▶ **The problem**: Please copy out the source text from each of the entries below word for word, leaving out the pictures.

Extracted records
◆ ◆ ◆ ◆ ◆
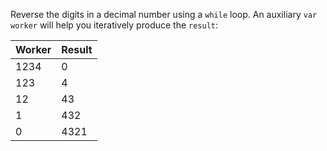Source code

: 

Reverse the digits in a decimal number using a `while` loop. An auxiliary
`var worker` will help you iteratively produce the `result`:

| Worker     | Result |
|------------|--------|
| 1234       | 0      |
| 123        | 4      |
| 12         | 43     |
| 1          | 432    |
| 0          | 4321   |
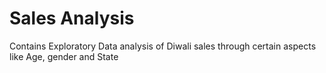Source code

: # Sales Analysis

Contains Exploratory Data analysis of Diwali sales through certain aspects like Age, gender and State
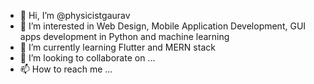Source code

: - 👋 Hi, I’m @physicistgaurav
- 👀 I’m interested in Web Design, Mobile Application Development, GUI apps development in Python and machine learning
- 🌱 I’m currently learning Flutter and MERN stack 
- 💞️ I’m looking to collaborate on ...
- 📫 How to reach me ... 

<!---
physicistgaurav/physicistgaurav is a ✨ special ✨ repository because its `README.md` (this file) appears on your GitHub profile.
You can click the Preview link to take a look at your changes.
--->

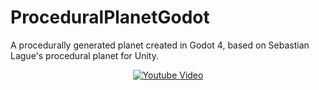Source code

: # ProceduralPlanetGodot
A procedurally generated planet created in Godot 4, based on Sebastian Lague's procedural planet for Unity.

<center>

[![Youtube Video](https://img.youtube.com/vi/dzcFB_9xHtg/0.jpg)](https://www.youtube.com/watch?v=dzcFB_9xHtg)

</center>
◆ ◆ ◆ ◆ ◆
▶ **Result of the task**:
Source code

: 

Reverse the digits in a decimal number using a `while` loop. An auxiliary
`var worker` will help you iteratively produce the `result`:

| Worker     | Result |
|------------|--------|
| 1234       | 0      |
| 123        | 4      |
| 12         | 43     |
| 1          | 432    |
| 0          | 4321   |
Source code

: # Sales Analysis

Contains Exploratory Data analysis of Diwali sales through certain aspects like Age, gender and State
Source code

: - 👋 Hi, I’m @physicistgaurav
- 👀 I’m interested in Web Design, Mobile Application Development, GUI apps development in Python and machine learning
- 🌱 I’m currently learning Flutter and MERN stack 
- 💞️ I’m looking to collaborate on ...
- 📫 How to reach me ... 

<!---
physicistgaurav/physicistgaurav is a ✨ special ✨ repository because its `README.md` (this file) appears on your GitHub profile.
You can click the Preview link to take a look at your changes.
--->

Source code

: # ProceduralPlanetGodot
A procedurally generated planet created in Godot 4, based on Sebastian Lague's procedural planet for Unity.

<center>

[![Youtube Video](https://img.youtube.com/vi/dzcFB_9xHtg/0.jpg)](https://www.youtube.com/watch?v=dzcFB_9xHtg)

</center>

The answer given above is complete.